● TASKS:
A. Write out, word for word, the part of the passage on Bowman's legal work that opens with the words containing "In recent years, she’s" and closes with "of Property Law.".
B. Write what comes next in the passage on Bowman's legal work, starting after its final sentence.
** TEXT SHOWN follows **
In recent years, she’s been published in the University of Kansas Law Review, the Hastings Law Journal, the University of Colorado Law Review and the Texas A&M Journal of Property Law. 

Her work at TU Law, which also hosts the prestigious Energy Law Journal, keeps her busy. Bowman is currently involved in an expansive project regarding water depletion in the Ogallala Aquifer, an underground water supply upon which farmers, ranchers and communities across the Great Plains depend. In the fall, she is spearheading a conference concerning energy use and development on Tribal lands. 

These subjects, and many more, all have common threads: They are highly technical in terms of the science involved; they have numerous stakeholders, some of which have been historically neglected; and they involve a cross-section of state, federal and Tribal laws that make finding solutions a complicated affair.
** End of TEXT SHOWN **
** DATA EXTRACTS follows **
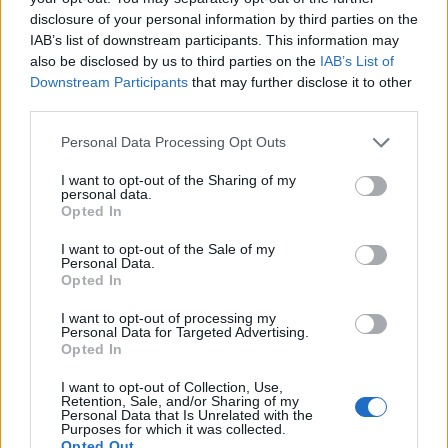
lezárásáról. Az amerikai elnök egyúttal hangot
disclosure of your personal information by third parties on the
IAB’s list of downstream participants. This information may
adott annak, hogy nem kíván tárgyalni Teheránnal
also be disclosed by us to third parties on the
IAB’s List of
- számol be a Reuters.
Downstream Participants
that may further disclose it to other
third parties.
Trump a NATO-csúcstalálkozó előtt, a török fővárosban,
Ankarában nyilatkozott az újságíróknak. Az amerikai elnök
Personal Data Processing Opt Outs
elmondása szerint a két ország közötti feszültség
I want to opt-out of the Sharing of my
feloldása érdekében, június közepén aláírt megállapodás "a
personal data.
részéről lezártnak tekinthető". Trump egyértelművé tette azt
Opted In
is, hogy jelenleg nem lát okot a tárgyalásra a teheráni
I want to opt-out of the Sale of my
vezetéssel, mert...
Personal Data.
Opted In
I want to opt-out of processing my
KEDVES OLVASÓNK!
Personal Data for Targeted Advertising.
Opted In
A keresett cikk a portfolio.hu hírarchívumához
tartozik, melynek olvasása előfizetéses
I want to opt-out of Collection, Use,
Retention, Sale, and/or Sharing of my
regisztrációhoz kötött.
Personal Data that Is Unrelated with the
Purposes for which it was collected.
Opted Out
Az előfizetés a következőket tartalmazza:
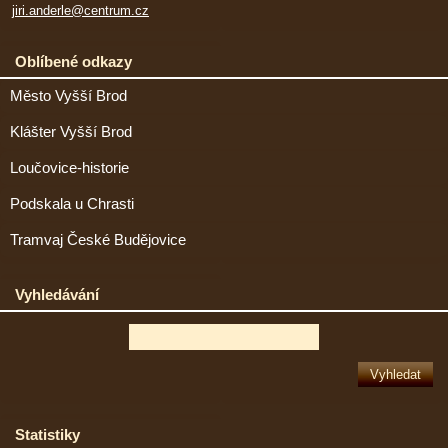
jiri.anderle@centrum.cz
Oblíbené odkazy
Město Vyšší Brod
Klášter Vyšší Brod
Loučovice-historie
Podskala u Chrasti
Tramvaj České Budějovice
Vyhledávání
Statistiky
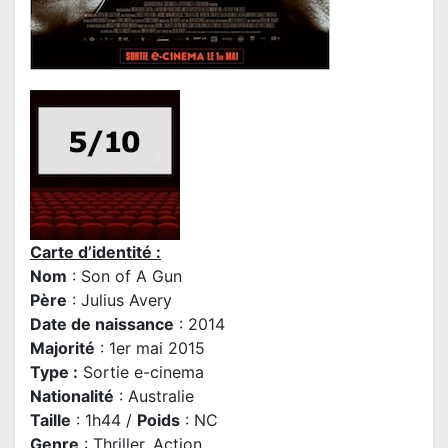
Carte d’identité :
Nom
: Son of A Gun
P
ère
:
Julius Avery
Date de naissance
: 2014
Majorité
: 1er mai 2015
Type :
Sortie e-cinema
Nationalité
: Australie
Taille
: 1h44 /
Poids
: NC
Genre
: Thriller, Action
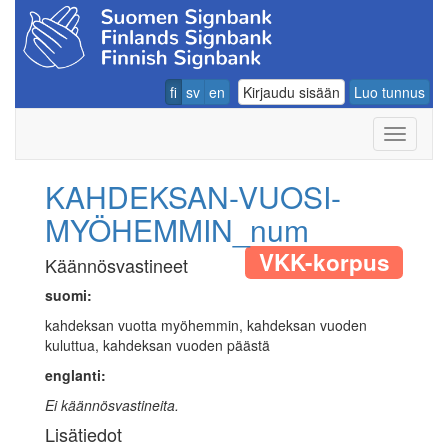
fi
sv
en
Kirjaudu sisään
Luo tunnus
Navigoin
KAHDEKSAN-VUOSI-
MYÖHEMMIN_num
VKK-korpus
Käännösvastineet
suomi:
kahdeksan vuotta myöhemmin, kahdeksan vuoden
kuluttua, kahdeksan vuoden päästä
englanti:
Ei käännösvastineita.
Lisätiedot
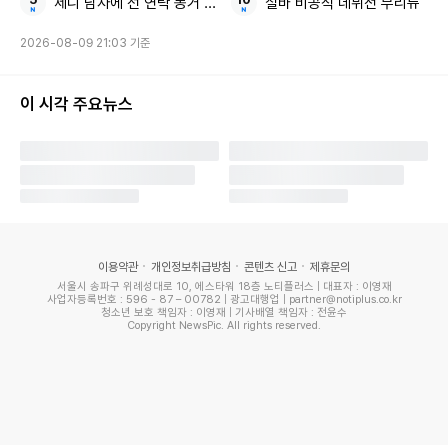
제니 남자에 선 연락 동거 질문
실바 비공식 데뷔전 무리뉴
2026-08-09 21:03 기준
이 시각 주요뉴스
이용약관
개인정보취급방침
콘텐츠 신고
제휴문의
서울시 송파구 위례성대로 10, 에스타워 18층 노티플러스 | 대표자 : 이영재
사업자등록번호 : 596 - 87 – 00782 | 광고대행업 | partner@notiplus.co.kr
청소년 보호 책임자 : 이영재 | 기사배열 책임자 : 전윤수
Copyright NewsPic. All rights reserved.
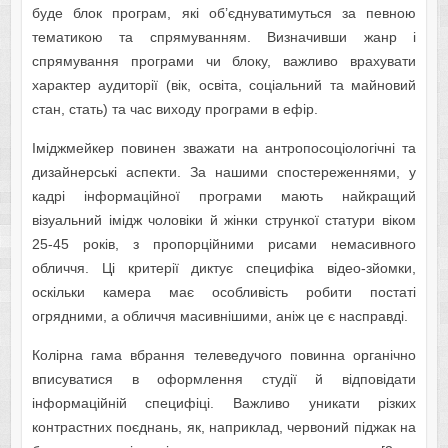
буде блок програм, які об’єднуватимуться за певною
тематикою та спрямуванням. Визначивши жанр і
спрямування програми чи блоку, важливо врахувати
характер ауди­торії (вік, освіта, соціальний та майновий
стан, стать) та час виходу програми в ефір.
Іміджмейкер повинен зважати на антропосоціологічні та
дизайнерські аспекти. За нашими спостереженнями, у
кадрі інформаційної прог­рами мають найкращий
візуальний імідж чоло­віки й жінки стрункої статури віком
25-45 років, з пропорційними рисами немасивного
обличчя. Ці критерії диктує специфіка відео-зйомки,
оскільки камера має особливість роби­ти постаті
огрядними, а обличчя масивнішими, аніж це є насправді.
Колірна гама вбрання телеведучого повинна органічно
вписуватися в оформлення студії й відповідати
інформаційній специфіці. Важливо уникати різких
контрастних поєднань, як, наприклад, червоний піджак на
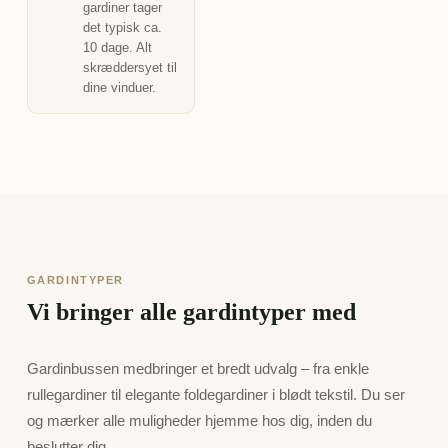
gardiner tager
det typisk ca.
10 dage. Alt
skræddersyet til
dine vinduer.
GARDINTYPER
Vi bringer alle gardintyper med
Gardinbussen medbringer et bredt udvalg – fra enkle
rullegardiner til elegante foldegardiner i blødt tekstil. Du ser
og mærker alle muligheder hjemme hos dig, inden du
beslutter dig.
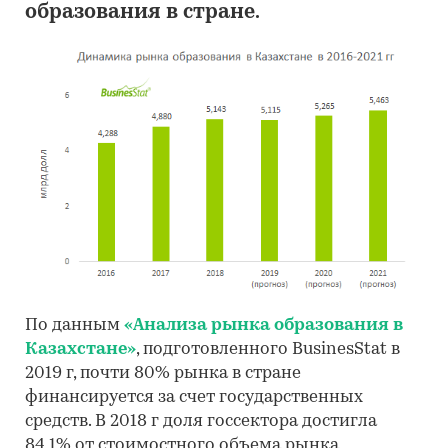
образования в стране.
По данным
«Анализа рынка образования в
Казахстане»
, подготовленного BusinesStat в
2019 г, почти 80% рынка в стране
финансируется за счет государственных
средств. В 2018 г доля госсектора достигла
84,1% от стоимостного объема рынка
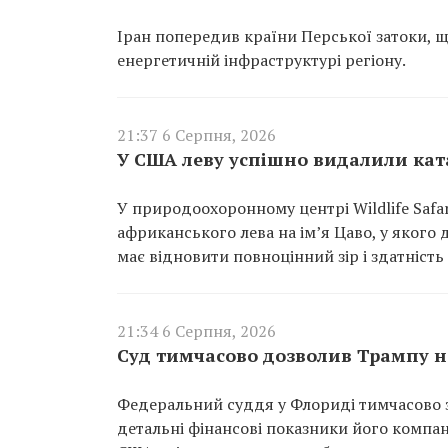
Іран попередив країни Перської затоки, щ
енергетичній інфраструктурі регіону.
21:37 6 Серпня, 2026
У США леву успішно видалили ката
У природоохоронному центрі Wildlife Saf
африканського лева на ім’я Цаво, у якого 
має відновити повноцінний зір і здатність
21:34 6 Серпня, 2026
Суд тимчасово дозволив Трампу не
Федеральний суддя у Флориді тимчасово з
детальні фінансові показники його компан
** End of DATA EXTRACTS **
● ANSWERS BY TASK:
A.
In recent years, she’s been published in the University of Kansas Law Review, the Hastings Law Journal, the University of Colorado Law Review and the Texas A&M Journal of Property Law.

B.
“We need to start asking hard questions about what crops we can grow and where,” Bowman said, noting the stresses that plague some of the country’s most crucial water supplies. “These are technical problems; these are very complicated problems.” 

These challenges drive her. “I like areas where there’s a lot of (legal and jurisdictional) overlap. I like technical problems,” she said. 

Here, Bowman says, is where the Sustainable Energy and Resources Law program can excel – by training the next generation of legal minds to ultimately solve energy, conservation and environmental problems in a workable and equitable way. 

Bowman’s hope is that TU Law students will confront and embrace those complexities to fashion a more sustainable world.